Secondary
Amine Pendant β‑Peptide Polymers
Displaying Potent Antibacterial Activity and Promising Therapeutic
Potential in Treating MRSA-Induced Wound Infections and Keratitis
posted on 2022-01-10, 21:03authored byYuxin Qian, Shuai Deng, Zihao Cong, Haodong Zhang, Ziyi Lu, Ning Shao, Sonia Abid Bhatti, Cong Zhou, Jiagao Cheng, Samuel H. Gellman, Runhui Liu
Interest in developing antibacterial
polymers as synthetic mimics
of host defense peptides (HPDs) has accelerated in recent years to
combat antibiotic-resistant bacterial infections. Positively charged
moieties are critical in defining the antibacterial activity and eukaryotic
toxicity of HDP mimics. Most examples have utilized primary amines
or guanidines as the source of positively charged moieties, inspired
by the lysine and arginine residues in HDPs. Here, we explore the
impact of amine group variation (primary, secondary, or tertiary amine)
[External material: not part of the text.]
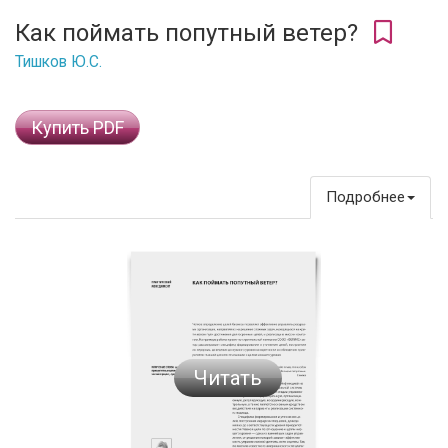
Как поймать попутный ветер?
Тишков Ю.С.
Купить PDF
Подробнее
Читать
on the antibacterial performance of HDP-mimicking β-peptide
polymers. Our studies show that a secondary ammonium is superior to
either a primary ammonium or a tertiary ammonium as the cationic moiety
in antibacterial β-peptide polymers. The optimal polymer, a
homopolymer bearing secondary amino groups, displays potent antibacterial
activity and the highest selectivity (low hemolysis and cytotoxicity).
The optimal polymer displays potent activity against antibiotic-resistant
bacteria and high therapeutic efficacy in treating MRSA-induced wound
infections and keratitis as well as low acute dermal toxicity and
low corneal epithelial cytotoxicity. This work suggests that secondary
amines may be broadly useful in the design of antibacterial polymers.